En fait, vous nous dites que les codes de votre Maison, comme de beaucoup d’acteurs de l’armagnac, sont aujourd’hui très « tendances » ?

M. D. Je pense que cette nouvelle génération de consommateurs nous fait prendre conscience que nos codes sont totalement en phase avec la modernité, avec les attentes des amateurs de spiritueux. Je suis convaincu que les passionnés de whiskies, par exemple, se disent qu’en armagnac existent des pépites à découvrir. Ce qui n’est pas forcément le cas avec les autres spiritueux.

Cela signifie que les marchés de l’armagnac évoluent, surprennent le négociant que vous êtes ?

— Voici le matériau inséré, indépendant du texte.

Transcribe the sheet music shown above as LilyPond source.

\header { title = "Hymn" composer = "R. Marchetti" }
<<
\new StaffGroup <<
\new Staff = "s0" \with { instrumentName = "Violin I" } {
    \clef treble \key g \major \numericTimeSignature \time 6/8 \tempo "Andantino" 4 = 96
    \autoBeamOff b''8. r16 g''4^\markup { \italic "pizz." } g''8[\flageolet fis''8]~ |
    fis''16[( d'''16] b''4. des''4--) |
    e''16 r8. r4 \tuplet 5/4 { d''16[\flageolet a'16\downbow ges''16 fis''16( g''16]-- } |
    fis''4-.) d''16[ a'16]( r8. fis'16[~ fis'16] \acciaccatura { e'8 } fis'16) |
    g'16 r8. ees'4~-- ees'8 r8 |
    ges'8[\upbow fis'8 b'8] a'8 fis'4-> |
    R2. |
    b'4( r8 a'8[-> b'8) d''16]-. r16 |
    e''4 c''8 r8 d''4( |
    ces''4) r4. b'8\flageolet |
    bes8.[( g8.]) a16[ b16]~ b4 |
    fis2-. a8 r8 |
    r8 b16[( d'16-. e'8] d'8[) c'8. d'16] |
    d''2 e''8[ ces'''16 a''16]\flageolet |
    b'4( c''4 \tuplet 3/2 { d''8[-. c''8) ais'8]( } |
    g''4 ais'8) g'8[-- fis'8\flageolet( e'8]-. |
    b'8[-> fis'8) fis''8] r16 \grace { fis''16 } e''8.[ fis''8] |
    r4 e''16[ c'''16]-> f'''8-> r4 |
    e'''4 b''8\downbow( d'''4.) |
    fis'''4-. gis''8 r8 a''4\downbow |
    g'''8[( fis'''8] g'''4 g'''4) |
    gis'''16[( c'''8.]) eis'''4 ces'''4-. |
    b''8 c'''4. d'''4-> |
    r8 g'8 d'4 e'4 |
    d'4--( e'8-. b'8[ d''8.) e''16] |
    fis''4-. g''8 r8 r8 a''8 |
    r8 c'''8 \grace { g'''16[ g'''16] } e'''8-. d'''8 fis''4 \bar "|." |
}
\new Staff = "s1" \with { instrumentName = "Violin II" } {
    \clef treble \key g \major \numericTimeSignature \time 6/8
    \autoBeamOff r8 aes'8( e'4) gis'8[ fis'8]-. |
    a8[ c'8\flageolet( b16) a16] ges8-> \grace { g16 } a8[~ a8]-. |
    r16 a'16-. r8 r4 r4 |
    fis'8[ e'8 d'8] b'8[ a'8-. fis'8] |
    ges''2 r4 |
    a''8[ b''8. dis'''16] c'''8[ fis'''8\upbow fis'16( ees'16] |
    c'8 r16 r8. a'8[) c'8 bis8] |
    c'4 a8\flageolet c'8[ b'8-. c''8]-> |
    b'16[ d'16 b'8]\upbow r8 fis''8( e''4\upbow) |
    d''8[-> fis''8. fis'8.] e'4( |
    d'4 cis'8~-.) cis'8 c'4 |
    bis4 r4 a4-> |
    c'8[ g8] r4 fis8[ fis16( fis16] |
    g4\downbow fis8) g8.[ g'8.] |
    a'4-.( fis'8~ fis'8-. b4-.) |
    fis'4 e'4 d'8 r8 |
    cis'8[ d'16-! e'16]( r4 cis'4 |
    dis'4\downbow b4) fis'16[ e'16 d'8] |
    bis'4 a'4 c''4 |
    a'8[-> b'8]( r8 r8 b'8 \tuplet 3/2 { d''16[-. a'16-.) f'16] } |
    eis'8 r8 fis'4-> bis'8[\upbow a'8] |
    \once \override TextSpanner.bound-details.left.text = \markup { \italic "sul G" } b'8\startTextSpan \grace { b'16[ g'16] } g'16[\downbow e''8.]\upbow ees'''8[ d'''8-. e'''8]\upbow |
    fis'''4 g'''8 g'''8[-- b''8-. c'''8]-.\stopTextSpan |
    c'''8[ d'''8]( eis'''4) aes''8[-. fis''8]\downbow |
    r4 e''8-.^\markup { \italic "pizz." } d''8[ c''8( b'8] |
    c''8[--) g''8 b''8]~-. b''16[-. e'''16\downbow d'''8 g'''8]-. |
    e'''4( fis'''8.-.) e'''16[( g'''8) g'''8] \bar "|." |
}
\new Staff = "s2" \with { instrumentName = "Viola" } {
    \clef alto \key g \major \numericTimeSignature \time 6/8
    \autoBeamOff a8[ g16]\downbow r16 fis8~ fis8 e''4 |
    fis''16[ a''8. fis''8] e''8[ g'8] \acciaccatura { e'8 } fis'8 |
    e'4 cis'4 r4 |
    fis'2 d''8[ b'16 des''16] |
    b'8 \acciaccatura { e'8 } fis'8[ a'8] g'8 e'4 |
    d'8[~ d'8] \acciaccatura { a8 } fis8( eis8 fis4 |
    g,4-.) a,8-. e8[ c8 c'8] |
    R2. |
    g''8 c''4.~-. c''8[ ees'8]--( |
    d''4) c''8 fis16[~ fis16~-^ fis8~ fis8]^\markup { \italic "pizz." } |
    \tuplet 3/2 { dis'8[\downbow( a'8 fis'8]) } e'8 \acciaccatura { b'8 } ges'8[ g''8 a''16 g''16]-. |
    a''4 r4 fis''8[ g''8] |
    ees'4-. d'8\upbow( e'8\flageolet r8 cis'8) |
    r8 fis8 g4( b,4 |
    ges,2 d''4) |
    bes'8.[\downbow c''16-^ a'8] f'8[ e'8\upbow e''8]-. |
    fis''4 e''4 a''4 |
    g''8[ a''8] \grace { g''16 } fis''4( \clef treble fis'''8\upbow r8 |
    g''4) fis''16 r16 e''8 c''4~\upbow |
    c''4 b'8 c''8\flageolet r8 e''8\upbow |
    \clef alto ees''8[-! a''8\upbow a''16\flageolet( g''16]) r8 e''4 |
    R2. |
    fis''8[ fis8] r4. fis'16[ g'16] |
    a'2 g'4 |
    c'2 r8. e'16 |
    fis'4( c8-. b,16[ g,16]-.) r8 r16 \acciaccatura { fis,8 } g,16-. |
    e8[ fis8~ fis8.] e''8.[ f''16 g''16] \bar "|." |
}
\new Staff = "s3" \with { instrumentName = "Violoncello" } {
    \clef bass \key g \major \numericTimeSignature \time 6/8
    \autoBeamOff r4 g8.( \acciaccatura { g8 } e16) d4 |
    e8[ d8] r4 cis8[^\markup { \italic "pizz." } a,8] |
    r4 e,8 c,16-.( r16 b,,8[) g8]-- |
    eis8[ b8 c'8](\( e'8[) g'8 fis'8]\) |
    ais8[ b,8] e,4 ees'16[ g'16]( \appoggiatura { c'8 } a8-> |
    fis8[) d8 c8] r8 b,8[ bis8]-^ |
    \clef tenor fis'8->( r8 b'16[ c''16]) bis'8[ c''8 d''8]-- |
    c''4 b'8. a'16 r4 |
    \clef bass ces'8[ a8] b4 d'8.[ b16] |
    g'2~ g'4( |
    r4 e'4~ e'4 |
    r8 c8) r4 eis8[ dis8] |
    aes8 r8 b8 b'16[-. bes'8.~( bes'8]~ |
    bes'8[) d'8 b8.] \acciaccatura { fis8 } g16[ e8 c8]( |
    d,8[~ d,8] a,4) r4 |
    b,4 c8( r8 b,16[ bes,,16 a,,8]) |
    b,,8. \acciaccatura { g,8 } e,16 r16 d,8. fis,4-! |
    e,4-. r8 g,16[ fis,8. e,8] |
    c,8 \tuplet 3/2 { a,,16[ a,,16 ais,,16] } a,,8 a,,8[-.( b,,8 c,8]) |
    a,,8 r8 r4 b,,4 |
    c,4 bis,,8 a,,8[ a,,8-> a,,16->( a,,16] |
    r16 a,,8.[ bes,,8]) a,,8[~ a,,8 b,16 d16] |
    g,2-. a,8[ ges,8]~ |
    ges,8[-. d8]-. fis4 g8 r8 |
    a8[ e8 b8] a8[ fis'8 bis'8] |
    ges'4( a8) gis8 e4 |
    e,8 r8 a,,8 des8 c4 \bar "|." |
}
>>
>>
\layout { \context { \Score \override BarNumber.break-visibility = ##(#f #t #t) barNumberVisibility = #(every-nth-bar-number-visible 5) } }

M. D. Assurément. Je vais vous donner l’exemple du marché allemand sur lequel je n’arrivais pas vraiment à entrer, si ce n’est par quelques cavistes. Un importateur de spiritueux de renom en Allemagne est venu nous chercher parce qu’il n’avait pas d’armagnac a sa carte. Il a souhaité importer outre-Rhin toutes nos gammes, y compris les plus premium dans des quantités importantes. Il nous démontré en effet que ce marché du spiritueux en Allemagne est en train d’exploser. Oui les marchés évoluent, et nous avec eux.

Dans ce marché en pleine évolution comment se situe l’armagnac ?

M. D. L’armagnac possède un rapport qualité/prix très intéressant. J’évoquais le whisky, un très vieux whisky atteint des prix trois fois supérieurs à nos armagnacs du même âge. Alors c’est vrai que les connaisseurs peuvent se dire qu’il y a de bons coups à réaliser en Armagnac, mais attention. Attention de ne pas brader nos vieux armagnacs au risque de le regretter dans quelques années. Il sera trop tard pour se dire « si on avait su ». Un vieil        armagnac, de qualité, a un  prix. Il est toujours regrettable qu’une eau-de-vie ne soit pas valoriser à sa juste valeur.

A contrario, de plus en plus de jeunes armagnacs trouvent place sur le marché…

M. D. Et c’est très bien. Là encore nous avons osé sortir des images d’Épinal que véhicule l’armagnac sur l’âge du produit, sur sa couleur. Un armagnac peut se boire jeune et offrir une couleur claire. Par ailleurs, nous ne devons pas nourrir de complexe par rapport à la qualité de nos jeunes produits et prendre conscience de la générosité que la nature a donné à la Gascogne. Le succès de nos jeunes armagnacs, en mixologie notamment, en est un bel exemple.

Dans ce monde des spiritueux en évolution(très positive), comment inscrivez-vous votre Maison ?

M. D. Les nouveautés de nos gammes sont assises sur des piliers importants de notre Maison, à savoir des valeurs d’authenticité, d’indépendance et de respect des eaux-de-vie et des vignerons avec qui nous travaillons. Ce rail a été tracé par mon père, nous le poursuivons avec confiance dans ce que nous pourrons devenir demain.